The Prime Minister is pretty angry with Boris. But the idea that they’ve competed with each other since school is wrong. Boris is two years older than Cameron — and differences in age are like dog years when you’re young. When I was 13, 15-year-olds seemed like grown-ups, 6ft tall with three days’ growth. When I interviewed Cameron last year, he said he’d hardly known Boris at Eton because he was in College — the scholars’ house — and two years above him. Cameron did remember Boris on the rugby field because he was so dishevelled and ferocious. And he watched him in a few debates at the Oxford Union. But that was as close as they got in their youth.
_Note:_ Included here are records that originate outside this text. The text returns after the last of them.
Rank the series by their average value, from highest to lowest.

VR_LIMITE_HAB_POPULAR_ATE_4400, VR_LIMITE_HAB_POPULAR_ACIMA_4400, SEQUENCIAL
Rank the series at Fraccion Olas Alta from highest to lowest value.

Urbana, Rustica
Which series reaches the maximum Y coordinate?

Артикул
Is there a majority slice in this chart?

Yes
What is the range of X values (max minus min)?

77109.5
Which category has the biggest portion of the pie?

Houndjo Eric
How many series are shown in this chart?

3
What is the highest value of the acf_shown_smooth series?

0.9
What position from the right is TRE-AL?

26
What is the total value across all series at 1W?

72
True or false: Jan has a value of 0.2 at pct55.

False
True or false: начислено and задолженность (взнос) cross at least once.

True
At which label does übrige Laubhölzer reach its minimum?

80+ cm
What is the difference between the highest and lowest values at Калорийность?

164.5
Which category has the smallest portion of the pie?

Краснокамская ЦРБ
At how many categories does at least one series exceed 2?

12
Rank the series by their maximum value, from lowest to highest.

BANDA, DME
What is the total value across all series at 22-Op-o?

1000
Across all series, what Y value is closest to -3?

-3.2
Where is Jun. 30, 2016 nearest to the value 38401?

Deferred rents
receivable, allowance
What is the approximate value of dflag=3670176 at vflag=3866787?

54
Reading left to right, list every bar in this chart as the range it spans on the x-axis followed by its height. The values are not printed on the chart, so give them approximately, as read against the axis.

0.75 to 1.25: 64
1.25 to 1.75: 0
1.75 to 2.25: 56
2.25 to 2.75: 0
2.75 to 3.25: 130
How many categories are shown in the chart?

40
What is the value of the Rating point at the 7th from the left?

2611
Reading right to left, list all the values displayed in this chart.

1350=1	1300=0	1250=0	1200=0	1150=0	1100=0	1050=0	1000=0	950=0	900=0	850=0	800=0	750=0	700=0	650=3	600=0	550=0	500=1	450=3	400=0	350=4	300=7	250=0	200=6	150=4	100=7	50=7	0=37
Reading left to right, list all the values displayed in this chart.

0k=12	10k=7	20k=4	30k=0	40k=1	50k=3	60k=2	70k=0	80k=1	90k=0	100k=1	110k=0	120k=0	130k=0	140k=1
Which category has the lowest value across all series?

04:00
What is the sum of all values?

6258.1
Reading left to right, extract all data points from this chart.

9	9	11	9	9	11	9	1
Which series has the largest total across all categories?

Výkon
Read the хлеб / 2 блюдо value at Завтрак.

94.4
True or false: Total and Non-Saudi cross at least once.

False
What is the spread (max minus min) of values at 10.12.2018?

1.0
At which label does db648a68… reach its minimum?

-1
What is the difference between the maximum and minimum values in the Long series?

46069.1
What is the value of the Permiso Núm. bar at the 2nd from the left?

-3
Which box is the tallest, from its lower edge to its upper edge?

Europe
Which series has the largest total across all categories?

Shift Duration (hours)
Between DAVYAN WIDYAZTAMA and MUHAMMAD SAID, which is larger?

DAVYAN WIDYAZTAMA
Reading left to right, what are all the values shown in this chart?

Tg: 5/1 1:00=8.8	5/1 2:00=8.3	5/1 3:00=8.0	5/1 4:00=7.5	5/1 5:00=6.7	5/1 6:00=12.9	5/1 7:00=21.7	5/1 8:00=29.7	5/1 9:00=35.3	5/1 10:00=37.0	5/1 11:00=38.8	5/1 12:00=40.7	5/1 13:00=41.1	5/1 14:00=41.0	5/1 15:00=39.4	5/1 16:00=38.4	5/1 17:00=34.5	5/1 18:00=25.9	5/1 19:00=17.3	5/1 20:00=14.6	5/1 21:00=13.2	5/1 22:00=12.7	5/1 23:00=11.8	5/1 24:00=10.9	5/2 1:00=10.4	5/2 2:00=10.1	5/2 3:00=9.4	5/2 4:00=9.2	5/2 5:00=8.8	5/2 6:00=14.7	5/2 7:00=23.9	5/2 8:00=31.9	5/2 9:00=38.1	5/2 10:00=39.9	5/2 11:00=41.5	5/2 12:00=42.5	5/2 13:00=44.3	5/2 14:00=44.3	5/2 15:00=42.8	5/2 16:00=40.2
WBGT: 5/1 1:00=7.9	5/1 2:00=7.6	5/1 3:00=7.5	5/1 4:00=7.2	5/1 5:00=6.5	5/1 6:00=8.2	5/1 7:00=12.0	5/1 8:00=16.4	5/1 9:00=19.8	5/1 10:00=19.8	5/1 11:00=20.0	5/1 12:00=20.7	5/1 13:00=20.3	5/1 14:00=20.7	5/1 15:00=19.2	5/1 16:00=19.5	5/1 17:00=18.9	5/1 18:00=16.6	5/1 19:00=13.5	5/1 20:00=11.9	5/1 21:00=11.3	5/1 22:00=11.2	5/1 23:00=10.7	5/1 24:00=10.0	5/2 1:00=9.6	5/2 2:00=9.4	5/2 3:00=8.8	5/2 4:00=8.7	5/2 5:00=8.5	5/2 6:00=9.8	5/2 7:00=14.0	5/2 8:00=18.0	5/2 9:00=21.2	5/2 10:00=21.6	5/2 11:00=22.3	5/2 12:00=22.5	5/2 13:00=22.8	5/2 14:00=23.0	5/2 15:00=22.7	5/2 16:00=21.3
I asked Cameron if there was anything in the idea of these two boys vying to be PM. ‘It would make a great book but it’s not true at all,’ he said. That won’t stop someone writing it.
Cameron added that he saw his relationship with Boris as ‘co-opetition’: they had arguments and discussions about all sorts of things but, in the end, they always tried to work together and find the right way through. This week, the co-opetition turned into straight competition.
My local paper, the Camden New Journal, reports that this month Ed Miliband returned to his alma mater, Haverstock School in north London. His speaking topic? ‘The skills necessary to succeed at work.’ Here’s hoping a cheeky schoolboy asked him how effectively he deployed those skills last year.
I’m writing this in snowy Quebec. Because the EU referendum is on my mind, I ask every Quebecois I meet about their referendum in 1995 — when they voted to remain part of Canada by a margin of 1 per cent Now, they all said, the vote would be more in favour of staying Canadian.